Przegląd resortów i kontrolę pracy ministrów zapowiedział na sierpień Donald Tusk. Premier mówił, że po wszystkim najsłabsi ministrowie pożegnają się ze stanowiskami. Wakacje zbliżają się jednak ku końcowi, a wyników przeglądu nie ogłoszono. Nie jest nawet pewne, czy w ogóle był - pisze na swojej stronie internetowej "Newsweek".

Reklama

Według tygodnika, do oceny ministrów nie palą się ani ludowcy, ani politycy Platformy Obywatelskiej. Wiadomo jednak nie od dziś, że najsłabiej oceniane są dwie osoby: szefowa resortu edukacji Katarzyna Hall oraz minister pracy i polityki społecznej Jolanta Fedak.

"Niewykluczone, że dojdzie do wymiany. My weźmiemy resort edukacji. Tam jest sporo funduszy na informatyzację szkół. Można byłoby dofinansować placówki wiejskie i w ten sposób moglibyśmy poprawić tam sytuację. Natomiast Platforma dostałaby w zamian resort pracy i polityki społecznej" - mówi "Newsweekowi" osoba związana z ludowcami. Tygodnik donosi, że PSL stawia jednak warunek: nie chce oddać kontroli nad KRUS.

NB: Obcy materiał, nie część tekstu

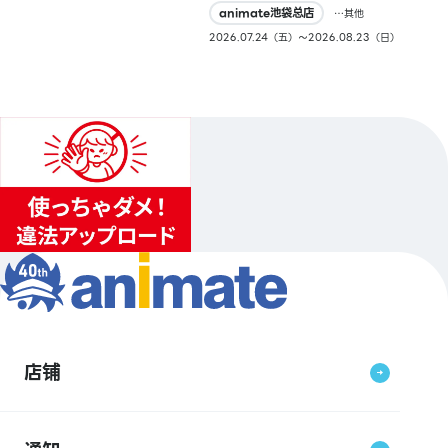
animate池袋总店
…其他
2026.07.24（五）〜2026.08.23（日）
店铺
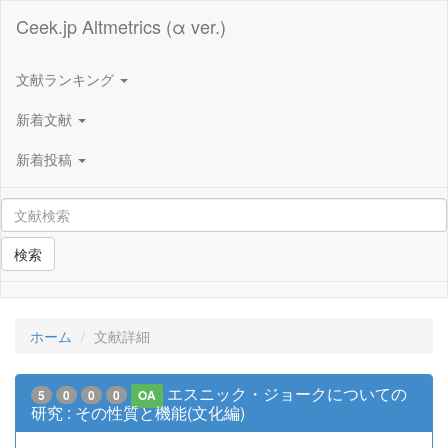
Ceek.jp Altmetrics (α ver.)
文献ランキング
新着文献
新着投稿
検索
ホーム
文献詳細
エスニック・ジョークについての
5
0
0
0
OA
研究 : その性質と機能(文化編)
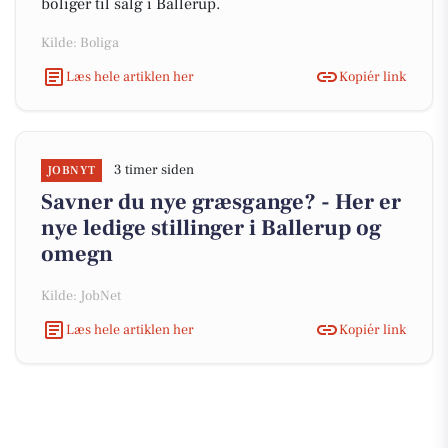
boliger til salg i Ballerup.
Kilde: Boliga
Læs hele artiklen her
Kopiér link
3 timer siden
JOBNYT
Savner du nye græsgange? - Her er
nye ledige stillinger i Ballerup og
omegn
Kilde: JobNet
Læs hele artiklen her
Kopiér link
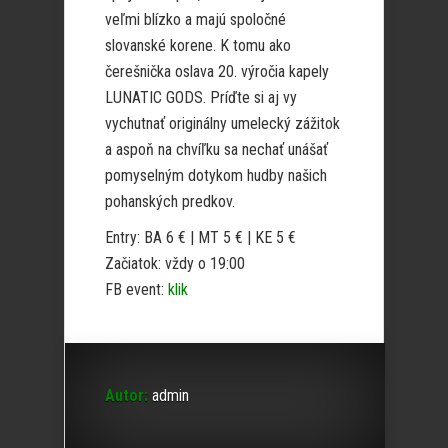
veľmi blízko a majú spoločné
slovanské korene. K tomu ako
čerešnička oslava 20. výročia kapely
LUNATIC GODS. Príďte si aj vy
vychutnať originálny umelecký zážitok
a aspoň na chvíľku sa nechať unášať
pomyselným dotykom hudby našich
pohanských predkov.
Entry: BA 6 € | MT 5 € | KE 5 €
Začiatok: vždy o 19:00
FB event:
klik
Autor:
admin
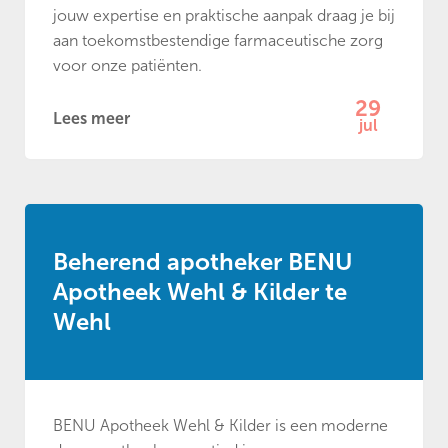
jouw expertise en praktische aanpak draag je bij
aan toekomstbestendige farmaceutische zorg
voor onze patiënten.
29
Lees meer
jul
Beherend apotheker BENU
Apotheek Wehl & Kilder te
Wehl
BENU Apotheek Wehl & Kilder is een moderne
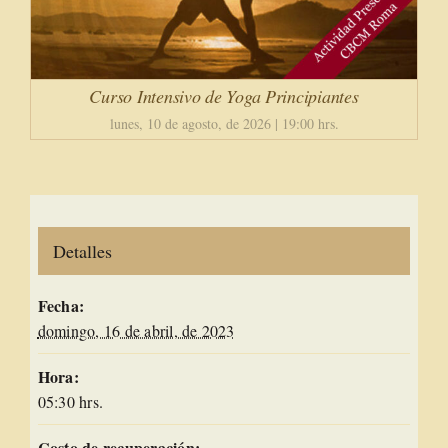
Curso Intensivo de Yoga Principiantes
lunes, 10 de agosto, de 2026 | 19:00 hrs.
Detalles
Fecha:
domingo, 16 de abril, de 2023
Hora:
05:30 hrs.
Costo de recuperación:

Ludowcy w prywatnych rozmowach przyznają, że nie są do końca zadowoleni z ministra rolnictwa. W jego sprawie jednak decyzje nie zapadły. O swoje stanowisko może być natomiast spokojny minister infrastruktury Cezary Grabarczyk, do niedawna murowany kandydat do dymisji.

Reklama

"Do wymiany w ministerstwach może dojść wiosną. Może odejść nawet pięciu ministrów, którzy zostaną kandydatami do europarlamentu" - zdradza "Newsweekowi" wysoko postawiony polityk PSL. Według informatorów gazety, do europarlamentu PO może zesłać m.in. minister zdrowia Ewę Kopacz.